Tralasciando l'incuria che ha caratterizzato questi anni (ma le verifiche sull'impianto non potevano esser fatte a tempo debito?) e la gestione diciamo casareccia della vicenda con mail che un giorno annunciano la ripresa del funzionamento dell'impianto e il giorno dopo la smentiscono con i lavoratori in spasmodica attesa dell'ultima mail utile a capire il da farsi, cosa fa l'amministrazione? Riscopre lo smart working come strumento per garantire la continuità del servizio ed aggirare quegli obblighi a tutela della sicurezza e della salute del personale che sono in capo al datore di lavoro
Bene verrebbe da dire..Non funziona l'impianto di raffreddamento ed allora è giusto restare a lavorare a casa.
In linea generale si, ma qui casca l'asino ed esplodono tutte le contraddizioni e i doppi standard sistematicamente utilizzati dall'Agenzia. Ed è esattamente quello che ci preme sottolineare per stimolare un ragionamento più complessivo.
Come è possibile, infatti, che dopo averci fatto tribolare per sottoscrivere accordi individuali penando per strappare i giorni di sw come fosse una gentile concessione, ora invece si riscopre il valore del lavoro da remoto?

### Record forniti
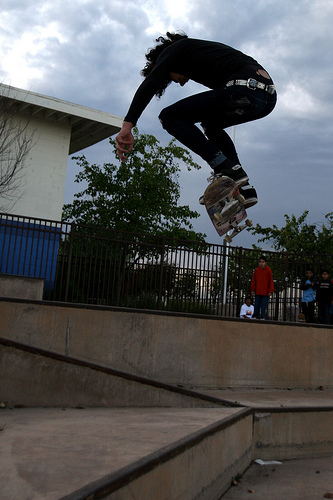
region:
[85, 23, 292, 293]
a skateboarder is getting air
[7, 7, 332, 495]
the boy is at a skate park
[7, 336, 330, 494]
the skate park has rails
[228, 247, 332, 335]
boys are watching the skateboarder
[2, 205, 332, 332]
a black wrought iron fence is around the park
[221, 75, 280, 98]
the skateboarder has a silver belt on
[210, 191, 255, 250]
white trucks and wheels are on the skateboard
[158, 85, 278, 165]
the black jeans are rolled up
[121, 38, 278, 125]
a black long sleeve shirt is on the skater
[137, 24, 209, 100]
the boy has curly black hair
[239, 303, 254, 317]
white top man is wearing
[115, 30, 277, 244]
boy skateboarding through the air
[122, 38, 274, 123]
black top skateboarder is wearing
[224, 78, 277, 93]
white belt holding pants up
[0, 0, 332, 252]
blue sky with white clouds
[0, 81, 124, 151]
white roof of the building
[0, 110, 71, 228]
white wall of the building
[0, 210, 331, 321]
black roth iron fence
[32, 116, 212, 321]
tall tree near the skateboarder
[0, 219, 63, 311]
blue part of the wall of the building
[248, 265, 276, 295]
red jacket on the kid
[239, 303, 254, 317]
white shirt on the kid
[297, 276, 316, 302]
blue and black jacket on the kid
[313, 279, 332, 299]
black shirt with white letters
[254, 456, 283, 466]
white paper on the floor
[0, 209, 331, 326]
black metal fence by the kids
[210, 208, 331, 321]
green trees near the kids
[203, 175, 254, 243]
skateboard under the skateboarder's feet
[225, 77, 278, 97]
white belt in the black pants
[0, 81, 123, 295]
white and blue building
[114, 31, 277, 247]
a skateboarder performing a trick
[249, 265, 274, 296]
boy wearing a red sweater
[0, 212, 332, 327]
a black metal fence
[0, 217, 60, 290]
a blue wall on a white building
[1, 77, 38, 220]
tree branches without any foliage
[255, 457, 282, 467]
a white paper on the corner of a step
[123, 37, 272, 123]
man wearing a black long sleeve shirt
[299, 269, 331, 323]
two boys standing close together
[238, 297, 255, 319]
a boy sitting on the ground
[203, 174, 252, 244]
a skateboard up in the air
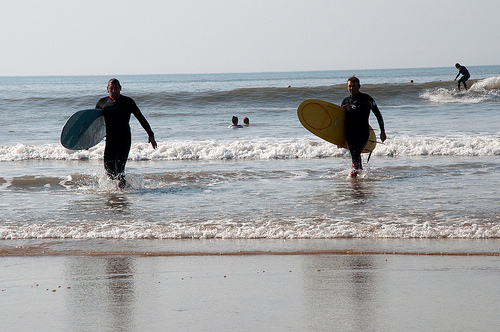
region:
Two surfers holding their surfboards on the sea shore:
[51, 62, 401, 204]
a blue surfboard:
[58, 104, 114, 154]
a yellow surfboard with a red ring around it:
[293, 100, 380, 150]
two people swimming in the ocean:
[227, 107, 253, 128]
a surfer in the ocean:
[434, 58, 484, 98]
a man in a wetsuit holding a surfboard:
[299, 72, 386, 179]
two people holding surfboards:
[58, 69, 389, 191]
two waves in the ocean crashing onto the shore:
[0, 134, 498, 247]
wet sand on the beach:
[3, 245, 496, 328]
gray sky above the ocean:
[0, 2, 485, 74]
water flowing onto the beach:
[2, 223, 495, 258]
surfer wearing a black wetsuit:
[61, 78, 157, 192]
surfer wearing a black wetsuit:
[296, 77, 386, 179]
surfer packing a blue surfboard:
[59, 78, 157, 189]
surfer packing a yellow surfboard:
[295, 75, 385, 179]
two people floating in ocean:
[227, 113, 249, 129]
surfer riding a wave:
[450, 60, 470, 93]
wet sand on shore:
[3, 257, 499, 329]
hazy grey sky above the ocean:
[0, 1, 498, 77]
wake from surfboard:
[419, 75, 497, 104]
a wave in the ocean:
[0, 77, 498, 110]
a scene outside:
[0, 0, 497, 322]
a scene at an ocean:
[2, 0, 499, 330]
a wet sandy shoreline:
[2, 232, 496, 330]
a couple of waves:
[5, 135, 499, 260]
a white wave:
[4, 135, 499, 166]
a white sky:
[0, 0, 496, 90]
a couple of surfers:
[52, 69, 399, 203]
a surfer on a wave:
[427, 50, 494, 110]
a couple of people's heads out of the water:
[219, 104, 258, 141]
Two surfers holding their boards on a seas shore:
[47, 72, 399, 216]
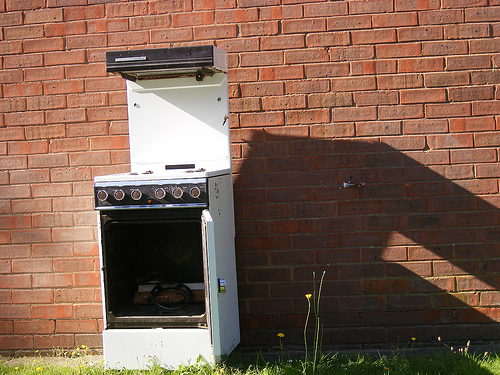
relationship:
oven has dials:
[93, 43, 246, 371] [89, 175, 215, 206]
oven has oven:
[93, 43, 246, 371] [93, 44, 245, 371]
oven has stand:
[93, 43, 246, 371] [107, 41, 231, 105]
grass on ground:
[3, 354, 499, 374] [3, 343, 497, 372]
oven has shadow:
[93, 43, 246, 371] [233, 122, 498, 348]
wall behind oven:
[2, 3, 495, 350] [93, 43, 246, 371]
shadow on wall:
[233, 122, 498, 348] [2, 3, 495, 350]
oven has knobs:
[93, 43, 246, 371] [89, 175, 215, 206]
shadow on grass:
[233, 122, 498, 348] [3, 354, 499, 374]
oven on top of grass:
[93, 43, 246, 371] [3, 354, 499, 374]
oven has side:
[93, 43, 246, 371] [203, 173, 247, 359]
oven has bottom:
[93, 43, 246, 371] [101, 328, 241, 372]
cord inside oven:
[146, 277, 194, 313] [93, 43, 246, 371]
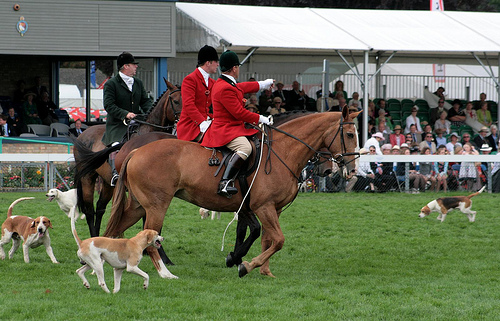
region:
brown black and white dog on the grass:
[418, 184, 488, 223]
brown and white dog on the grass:
[70, 203, 165, 293]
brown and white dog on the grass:
[1, 195, 58, 263]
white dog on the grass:
[46, 185, 84, 217]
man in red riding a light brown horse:
[101, 48, 363, 277]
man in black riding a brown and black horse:
[73, 52, 181, 234]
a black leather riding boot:
[218, 153, 245, 194]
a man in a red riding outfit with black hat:
[201, 48, 276, 195]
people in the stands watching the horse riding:
[242, 78, 497, 189]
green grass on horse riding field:
[0, 189, 499, 319]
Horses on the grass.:
[26, 19, 438, 301]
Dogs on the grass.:
[10, 193, 186, 298]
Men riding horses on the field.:
[163, 43, 278, 170]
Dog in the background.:
[422, 179, 484, 224]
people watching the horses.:
[362, 71, 494, 218]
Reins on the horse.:
[203, 61, 355, 193]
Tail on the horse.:
[56, 102, 150, 197]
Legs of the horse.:
[183, 161, 289, 303]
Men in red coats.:
[148, 17, 303, 193]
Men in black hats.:
[181, 32, 296, 105]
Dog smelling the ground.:
[414, 180, 499, 227]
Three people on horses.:
[64, 60, 360, 265]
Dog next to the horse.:
[56, 201, 181, 299]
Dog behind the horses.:
[1, 200, 69, 272]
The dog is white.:
[39, 185, 89, 225]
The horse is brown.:
[112, 101, 379, 281]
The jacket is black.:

### Istruzioni operative
**A.** Nel testo sullo smart working, quale impianto ha smesso di funzionare?
**B.** Puoi aggiornare la parte dei record che si apre con la riga contenente "green grass on" e si chiude con quella contenente "[181, 32, 296, 105]", sostituendo "grass" con "lawn" e lasciando tutto il resto invariato? Riporta soltanto quelle righe.
Il testo citato e i record sono materiali distinti e indipendenti.

### Risultati dei compiti
**A.** L'impianto di raffreddamento.

**B.**
green lawn on horse riding field:
[0, 189, 499, 319]
Horses on the lawn.:
[26, 19, 438, 301]
Dogs on the lawn.:
[10, 193, 186, 298]
Men riding horses on the field.:
[163, 43, 278, 170]
Dog in the background.:
[422, 179, 484, 224]
people watching the horses.:
[362, 71, 494, 218]
Reins on the horse.:
[203, 61, 355, 193]
Tail on the horse.:
[56, 102, 150, 197]
Legs of the horse.:
[183, 161, 289, 303]
Men in red coats.:
[148, 17, 303, 193]
Men in black hats.:
[181, 32, 296, 105]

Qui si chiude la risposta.